Well I do, I always measure boost against km/h. Didn't realise there was a set rule on how you are allowed to measure this 🤣 or is this just another one of those things where someone does something slightly different to you and you feel the need to make a useless comment about.

I've found my two GPS apps I use for recorded time trials to be very accurate.
 
Yeah I know tweek but it's interesting. Improving performance by lowering your drive pressure while increasing your egts is not a win. Your turbos getting its energy from a combination of the two. Now lower both while improving performance ....that is a win.
So if you were saying same boost with same fuel but changed from internal wastegate to external and dropped drive pressure I'd buy it as yould be altering internal flow but your not altering anything.

I'd like to see your weak spring at WOT pull a trailer up a hill at 1700rpm vs the stuffer spring. Then your egts would call you out.
 
I'd like to see your weak spring at WOT pull a trailer up a hill at 1700rpm vs the stuffer spring. Then your egts would call you out.

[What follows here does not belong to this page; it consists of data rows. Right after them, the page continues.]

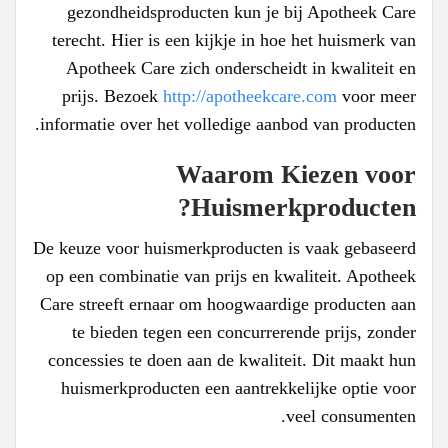
gezondheidsproducten kun je bij Apotheek Care
terecht. Hier is een kijkje in hoe het huismerk van
Apotheek Care zich onderscheidt in kwaliteit en
prijs. Bezoek
http://apotheekcare.com
voor meer
informatie over het volledige aanbod van producten.
Waarom Kiezen voor
Huismerkproducten?
De keuze voor huismerkproducten is vaak gebaseerd
op een combinatie van prijs en kwaliteit. Apotheek
Care streeft ernaar om hoogwaardige producten aan
te bieden tegen een concurrerende prijs, zonder
concessies te doen aan de kwaliteit. Dit maakt hun
huismerkproducten een aantrekkelijke optie voor
veel consumenten.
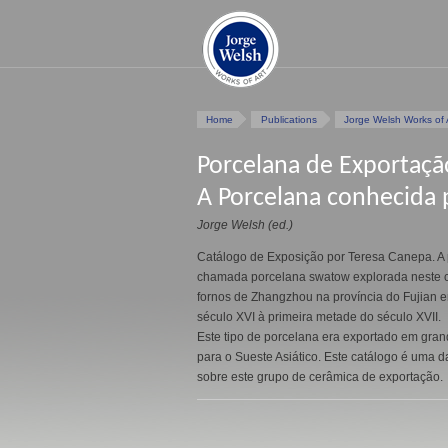
Home
Publications
Jorge Welsh Works of 
Porcelana de Exportaç
A Porcelana conhecida
Jorge Welsh (ed.)
Catálogo de Exposição por Teresa Canepa. A
chamada porcelana swatow explorada neste c
fornos de Zhangzhou na província do Fujian 
século XVI à primeira metade do século XVII.
Este tipo de porcelana era exportado em gra
para o Sueste Asiático. Este catálogo é uma 
sobre este grupo de cerâmica de exportação.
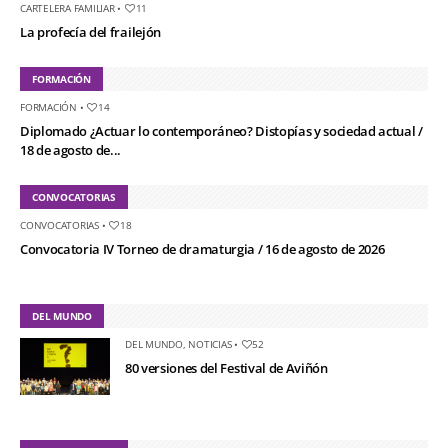
CARTELERA FAMILIAR
•
11
La profecía del frailejón
FORMACIÓN
FORMACIÓN
•
14
Diplomado ¿Actuar lo contemporáneo? Distopías y sociedad actual /
18 de agosto de...
CONVOCATORIAS
CONVOCATORIAS
•
18
Convocatoria IV Torneo de dramaturgia / 16 de agosto de 2026
DEL MUNDO
DEL MUNDO
,
NOTICIAS
•
52
80 versiones del Festival de Aviñón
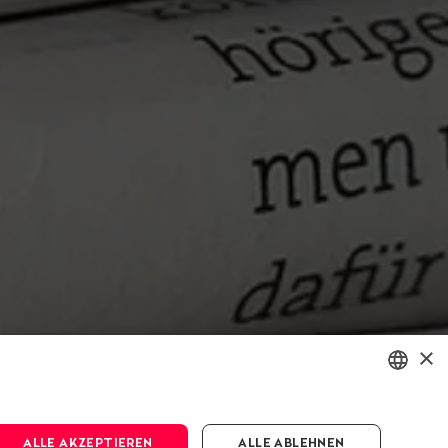
×
ENGLISH
ALLE AKZEPTIEREN
ALLE ABLEHNEN
DEUTSCH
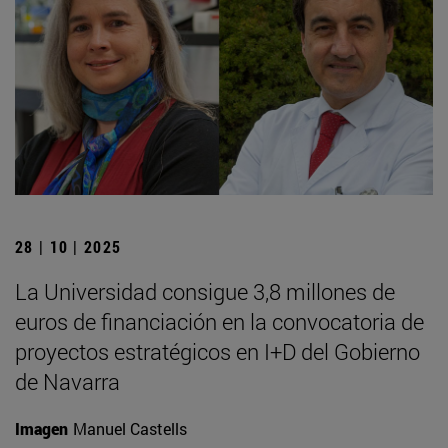
28 | 10 | 2025
La Universidad consigue 3,8 millones de
euros de financiación en la convocatoria de
proyectos estratégicos en I+D del Gobierno
de Navarra
Imagen
Manuel Castells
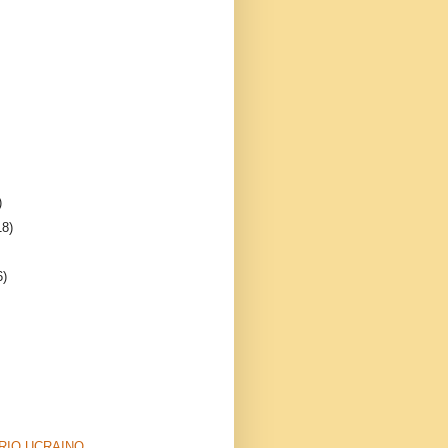
)
18)
6)
RIO UCRAINO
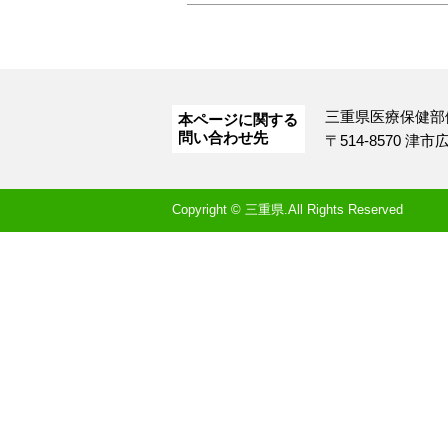
三重県医療保健部
本ページに関する
問い合わせ先
〒514-8570 津
Copyright © 三重県.All Rights Reserved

That's just plain silly, do you not have gears? Lugging a diesel with heavy loads up a hill is a very bad idea. You should change gears to get your RPM up, your EGT will then improve. Short shifting diesels and not utilising the full RPM range is severely limiting your engines ability.
 
Hah, your funny. It's not about driving style. It's about loading up your engine to see if your tune is safe or not.
Later Kiwi. I'm out.
g
You're the one who made up some random scenario in which I would never actually do myself. So if my tune matches my driving style it most certainly is a safe tune. If you choose to lug your engine while towing that's up to you but I'd never do that and if I did I would alter my tune to not allow EGT to get out of control so that would also be a safe tune.